▸ DATA LISTING

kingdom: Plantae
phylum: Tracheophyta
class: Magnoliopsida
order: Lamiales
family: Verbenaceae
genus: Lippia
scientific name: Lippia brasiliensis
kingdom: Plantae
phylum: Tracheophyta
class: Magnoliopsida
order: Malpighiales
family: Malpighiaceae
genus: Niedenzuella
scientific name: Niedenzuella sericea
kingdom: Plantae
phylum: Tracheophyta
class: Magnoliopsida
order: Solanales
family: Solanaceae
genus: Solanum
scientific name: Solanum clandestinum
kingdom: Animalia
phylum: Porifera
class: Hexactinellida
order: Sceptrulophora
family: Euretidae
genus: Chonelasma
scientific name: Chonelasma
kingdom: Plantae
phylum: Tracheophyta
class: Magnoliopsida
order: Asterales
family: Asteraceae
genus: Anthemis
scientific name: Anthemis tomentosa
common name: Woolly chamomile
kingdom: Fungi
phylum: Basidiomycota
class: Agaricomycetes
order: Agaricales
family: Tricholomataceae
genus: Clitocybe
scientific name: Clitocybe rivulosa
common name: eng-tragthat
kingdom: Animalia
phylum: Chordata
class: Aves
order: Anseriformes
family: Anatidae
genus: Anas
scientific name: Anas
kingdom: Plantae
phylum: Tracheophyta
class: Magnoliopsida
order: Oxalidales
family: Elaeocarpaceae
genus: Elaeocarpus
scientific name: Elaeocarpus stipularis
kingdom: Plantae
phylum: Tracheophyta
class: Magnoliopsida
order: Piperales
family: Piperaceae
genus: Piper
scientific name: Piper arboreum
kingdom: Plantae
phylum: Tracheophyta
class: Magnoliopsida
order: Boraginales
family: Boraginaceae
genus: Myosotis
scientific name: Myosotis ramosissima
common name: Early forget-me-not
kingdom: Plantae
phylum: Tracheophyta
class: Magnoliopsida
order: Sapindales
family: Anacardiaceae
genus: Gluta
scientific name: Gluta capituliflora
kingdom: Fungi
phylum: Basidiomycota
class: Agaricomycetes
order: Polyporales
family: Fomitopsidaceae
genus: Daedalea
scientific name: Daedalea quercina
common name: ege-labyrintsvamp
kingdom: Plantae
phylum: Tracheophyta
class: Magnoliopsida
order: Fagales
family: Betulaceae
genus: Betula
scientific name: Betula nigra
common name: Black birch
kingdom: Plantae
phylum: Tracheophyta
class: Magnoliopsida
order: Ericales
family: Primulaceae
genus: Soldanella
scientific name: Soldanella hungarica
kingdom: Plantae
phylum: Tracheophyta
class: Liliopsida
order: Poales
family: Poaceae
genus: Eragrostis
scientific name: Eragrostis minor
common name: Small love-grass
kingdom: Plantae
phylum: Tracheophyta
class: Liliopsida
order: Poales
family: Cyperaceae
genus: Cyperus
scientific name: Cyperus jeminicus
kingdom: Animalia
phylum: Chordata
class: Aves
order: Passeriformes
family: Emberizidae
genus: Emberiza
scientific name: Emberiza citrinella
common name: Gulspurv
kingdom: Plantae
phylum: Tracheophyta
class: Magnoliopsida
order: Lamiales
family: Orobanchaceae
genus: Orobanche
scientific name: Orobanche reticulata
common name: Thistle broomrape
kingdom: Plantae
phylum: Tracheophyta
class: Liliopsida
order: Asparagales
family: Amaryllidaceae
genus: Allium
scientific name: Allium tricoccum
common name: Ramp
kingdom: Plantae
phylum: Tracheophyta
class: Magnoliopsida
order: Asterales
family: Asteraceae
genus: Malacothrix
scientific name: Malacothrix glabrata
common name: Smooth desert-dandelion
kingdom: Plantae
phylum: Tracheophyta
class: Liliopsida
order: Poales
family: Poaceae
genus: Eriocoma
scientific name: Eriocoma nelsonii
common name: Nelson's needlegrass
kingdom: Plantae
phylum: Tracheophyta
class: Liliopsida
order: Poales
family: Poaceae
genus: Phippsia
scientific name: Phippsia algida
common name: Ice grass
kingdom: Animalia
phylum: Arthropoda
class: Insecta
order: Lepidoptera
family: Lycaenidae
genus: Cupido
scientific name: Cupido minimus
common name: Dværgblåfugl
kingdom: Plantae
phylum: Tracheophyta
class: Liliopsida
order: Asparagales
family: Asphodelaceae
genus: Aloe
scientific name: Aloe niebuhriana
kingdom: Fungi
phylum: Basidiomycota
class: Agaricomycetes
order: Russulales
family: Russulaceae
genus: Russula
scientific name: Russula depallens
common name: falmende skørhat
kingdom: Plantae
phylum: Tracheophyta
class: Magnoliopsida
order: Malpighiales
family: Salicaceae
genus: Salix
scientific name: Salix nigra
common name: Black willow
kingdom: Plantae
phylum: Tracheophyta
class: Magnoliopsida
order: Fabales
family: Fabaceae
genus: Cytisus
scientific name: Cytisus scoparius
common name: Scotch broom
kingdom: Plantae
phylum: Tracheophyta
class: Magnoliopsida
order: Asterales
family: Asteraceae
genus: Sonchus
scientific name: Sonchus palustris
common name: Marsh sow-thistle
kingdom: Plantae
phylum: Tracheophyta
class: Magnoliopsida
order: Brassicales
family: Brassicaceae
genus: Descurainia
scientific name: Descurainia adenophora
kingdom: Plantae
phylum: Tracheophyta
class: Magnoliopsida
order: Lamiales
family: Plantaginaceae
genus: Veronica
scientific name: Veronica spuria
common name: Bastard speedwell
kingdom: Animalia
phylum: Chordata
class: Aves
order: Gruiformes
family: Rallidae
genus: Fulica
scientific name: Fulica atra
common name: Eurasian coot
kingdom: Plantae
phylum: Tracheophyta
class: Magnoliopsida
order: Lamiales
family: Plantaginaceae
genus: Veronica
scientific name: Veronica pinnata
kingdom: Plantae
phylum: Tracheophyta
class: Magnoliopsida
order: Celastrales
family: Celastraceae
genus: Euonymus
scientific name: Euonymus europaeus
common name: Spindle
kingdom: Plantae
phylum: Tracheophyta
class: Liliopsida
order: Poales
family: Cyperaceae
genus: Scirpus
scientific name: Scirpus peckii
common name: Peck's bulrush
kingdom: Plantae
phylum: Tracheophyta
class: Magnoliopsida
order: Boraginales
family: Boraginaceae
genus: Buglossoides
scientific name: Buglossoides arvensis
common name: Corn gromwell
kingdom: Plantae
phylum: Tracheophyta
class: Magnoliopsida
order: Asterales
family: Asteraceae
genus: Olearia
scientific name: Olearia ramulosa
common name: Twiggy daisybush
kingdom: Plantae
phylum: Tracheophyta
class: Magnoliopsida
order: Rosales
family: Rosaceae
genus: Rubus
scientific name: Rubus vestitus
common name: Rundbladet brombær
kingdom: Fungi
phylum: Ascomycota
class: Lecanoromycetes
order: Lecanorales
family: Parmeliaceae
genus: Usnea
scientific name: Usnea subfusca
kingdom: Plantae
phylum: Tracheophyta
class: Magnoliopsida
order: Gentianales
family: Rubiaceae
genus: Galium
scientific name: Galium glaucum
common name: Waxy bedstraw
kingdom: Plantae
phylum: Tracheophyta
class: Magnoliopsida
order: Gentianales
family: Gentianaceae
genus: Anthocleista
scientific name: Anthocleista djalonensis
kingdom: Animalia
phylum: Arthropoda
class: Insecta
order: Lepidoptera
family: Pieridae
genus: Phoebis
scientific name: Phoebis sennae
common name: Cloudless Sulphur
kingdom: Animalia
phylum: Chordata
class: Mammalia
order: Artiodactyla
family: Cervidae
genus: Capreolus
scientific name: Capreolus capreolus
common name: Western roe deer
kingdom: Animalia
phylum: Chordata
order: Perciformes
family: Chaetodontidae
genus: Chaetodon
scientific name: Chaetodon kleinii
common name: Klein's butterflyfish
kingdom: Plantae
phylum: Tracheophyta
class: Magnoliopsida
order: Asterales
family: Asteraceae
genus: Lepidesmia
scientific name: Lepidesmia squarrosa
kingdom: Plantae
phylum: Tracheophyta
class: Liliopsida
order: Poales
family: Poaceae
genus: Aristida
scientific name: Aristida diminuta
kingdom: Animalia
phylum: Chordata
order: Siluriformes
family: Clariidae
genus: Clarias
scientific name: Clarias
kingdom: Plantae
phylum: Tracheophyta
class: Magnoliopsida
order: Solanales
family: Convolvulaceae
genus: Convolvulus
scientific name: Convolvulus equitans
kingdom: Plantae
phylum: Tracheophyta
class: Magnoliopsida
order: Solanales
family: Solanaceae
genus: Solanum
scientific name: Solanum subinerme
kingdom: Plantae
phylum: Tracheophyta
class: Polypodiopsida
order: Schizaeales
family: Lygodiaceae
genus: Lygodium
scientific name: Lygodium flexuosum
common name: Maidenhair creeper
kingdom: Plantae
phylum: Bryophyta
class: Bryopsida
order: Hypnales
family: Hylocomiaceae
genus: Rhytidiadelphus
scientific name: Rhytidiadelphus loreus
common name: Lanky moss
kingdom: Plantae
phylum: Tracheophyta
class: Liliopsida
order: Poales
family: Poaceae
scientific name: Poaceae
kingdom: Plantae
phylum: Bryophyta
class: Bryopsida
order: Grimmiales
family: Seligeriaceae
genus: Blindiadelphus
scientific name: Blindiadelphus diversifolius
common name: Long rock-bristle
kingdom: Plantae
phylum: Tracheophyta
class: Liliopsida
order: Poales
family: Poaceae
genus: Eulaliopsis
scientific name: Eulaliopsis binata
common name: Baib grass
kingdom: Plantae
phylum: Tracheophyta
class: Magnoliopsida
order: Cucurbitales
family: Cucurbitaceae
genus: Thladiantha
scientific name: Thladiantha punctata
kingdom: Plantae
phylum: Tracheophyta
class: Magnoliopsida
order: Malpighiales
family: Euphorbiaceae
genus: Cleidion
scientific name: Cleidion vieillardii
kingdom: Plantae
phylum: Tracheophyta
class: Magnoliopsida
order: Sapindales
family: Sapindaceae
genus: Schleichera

▸ EXERCISE TASK
Copy out the lines above without any change, beginning with the line containing "genus: Allium" and ending with the line containing "common name: Scotch broom", both of those lines included.

▸ TASK SOLUTION
genus: Allium
scientific name: Allium tricoccum
common name: Ramp
kingdom: Plantae
phylum: Tracheophyta
class: Magnoliopsida
order: Asterales
family: Asteraceae
genus: Malacothrix
scientific name: Malacothrix glabrata
common name: Smooth desert-dandelion
kingdom: Plantae
phylum: Tracheophyta
class: Liliopsida
order: Poales
family: Poaceae
genus: Eriocoma
scientific name: Eriocoma nelsonii
common name: Nelson's needlegrass
kingdom: Plantae
phylum: Tracheophyta
class: Liliopsida
order: Poales
family: Poaceae
genus: Phippsia
scientific name: Phippsia algida
common name: Ice grass
kingdom: Animalia
phylum: Arthropoda
class: Insecta
order: Lepidoptera
family: Lycaenidae
genus: Cupido
scientific name: Cupido minimus
common name: Dværgblåfugl
kingdom: Plantae
phylum: Tracheophyta
class: Liliopsida
order: Asparagales
family: Asphodelaceae
genus: Aloe
scientific name: Aloe niebuhriana
kingdom: Fungi
phylum: Basidiomycota
class: Agaricomycetes
order: Russulales
family: Russulaceae
genus: Russula
scientific name: Russula depallens
common name: falmende skørhat
kingdom: Plantae
phylum: Tracheophyta
class: Magnoliopsida
order: Malpighiales
family: Salicaceae
genus: Salix
scientific name: Salix nigra
common name: Black willow
kingdom: Plantae
phylum: Tracheophyta
class: Magnoliopsida
order: Fabales
family: Fabaceae
genus: Cytisus
scientific name: Cytisus scoparius
common name: Scotch broom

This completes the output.